1) ...and my side gets accused of shifting the goal posts...your last post talked about the lack [sic] of accelerated warming in 0-700 m being a knockdown argument against my deconstructions of the “pause”. Then I explain you need to look deeper into the problem (pun). So you go, "well that’s not deep enough!"
2) It's also warming.

Purkey and Johnson 2010 concluded that global abyssal OHC is increasing at a rate of 0.027 ± 0.009 W/m2. Or a more complete tabulation of their results:
[image ]
Kouketsu et al 2011 concluded that below 3000 m, oceans gained heat at a rate of +0.8x10^22 J/decade
Johnson et al 2007 concluded "The abyssal section-mean Δθ values range from 0.004° to 0.01°C"

As I said, it's also warming. Certainly not at the rate of the upper ocean, it's ~1/7th the rate, but that is expected. It is certainly not the case that the increase in upper OHC can be accounted for in a decrease in abyssal OHC - both are increasing in heat content. Again, this is either MAGIC! or a radiative imbalance.
Abyssal ocean coverage isn't as complete as 0-700m or 0-2000m coverage, so it isn't discussed as often. But it is warming and the warming is statistically significant. So, I'm assuming you're in support of spending more money on improving abyssal ocean coverage then? I agree because, as the studies also show warming, it would be important to get a better understanding of yet another aspect of climate that disproves the "pause" as a valid argument. Thanks for reinforcing that point.

Make it 11.

Give the "pause" a fitting end, bury it at sea.
 
we've seen the attach global temp record going back millions of years.

i'll buy the end-of-glaciation story ( a small change, orbital?, initiates warming, which is then accelerated by natural CO2 and H2O).

but looking at the graph two other things leap out ...
1) there is certainly a hot steady state, consistently over millions of years, over serval glaciation events. what caused the warming to stop ? and
2) what initiated the glaciation events ? what triggered the cooling ?

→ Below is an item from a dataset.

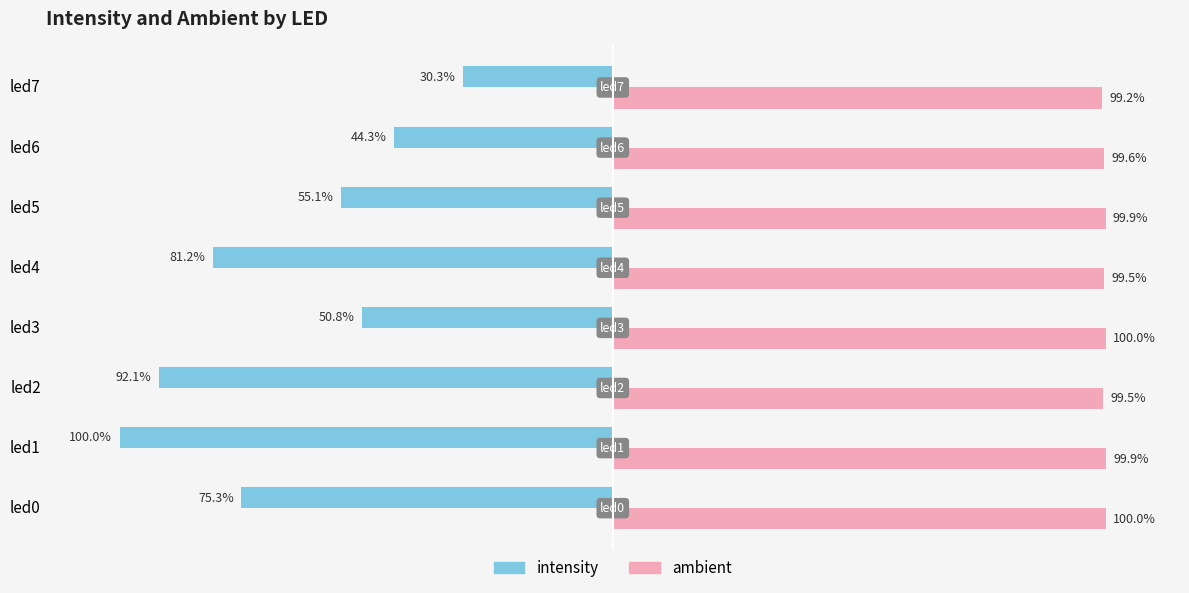

Rank the series by their maximum value, from highest to lowest.

ambient, intensity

Quando Omni Flunkus Moritati
 
The new theory is that the change in the earths magnitic field is the cause of warming. It goes on to say that the decline in the field allows more energy from the sun to cause additional warming of the earth.
This is thought to be part of the process of the earths pole reversal, which is over due. This decline is thought to be happening for the last 150 to 200 years, and would cause large holes in the ozone layers bigger than what has been seen to date.
This increase in high energy particals is also expected to increase cancer rates, and disrupt the power grid, and communications world wide.

So what are you going to do about it?

 
Here is some relevant news about corruption at the EPA.

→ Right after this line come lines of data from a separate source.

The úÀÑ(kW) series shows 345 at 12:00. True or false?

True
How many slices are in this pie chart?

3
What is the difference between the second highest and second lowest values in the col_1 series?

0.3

Wall Street Journal excerpt:
Last month we told you about John Beale, the Environmental Protection Agency employee who bilked taxpayers out of almost $900,000 by pretending to be a secret agent. Telling EPA colleagues that he was a CIA operative, Beale was paid for long absences while on imaginary missions for "Langley." Now there is a disturbing new question about John Beale that goes to the heart of the EPA's mission. What was he doing when he actually showed up for work?

In September, Beale pleaded guilty to theft of government property and agreed to pay $886,186 in restitution and to forfeit another $507,207. On Wednesday he was sentenced to 32 months in federal prison.

The Beale affair is a classic story of government waste, fraud and mismanagement. But it is much more than that, because Beale was no low-level bureaucrat, unknown to senior officials and operating in the depths of the agency. He was among the EPA's most senior, most highly paid officials, one entrusted with formulating the agency's most controversial policies. Thus the consequences of his EPA tenure go far beyond the specific fraud for which he will now go to prison.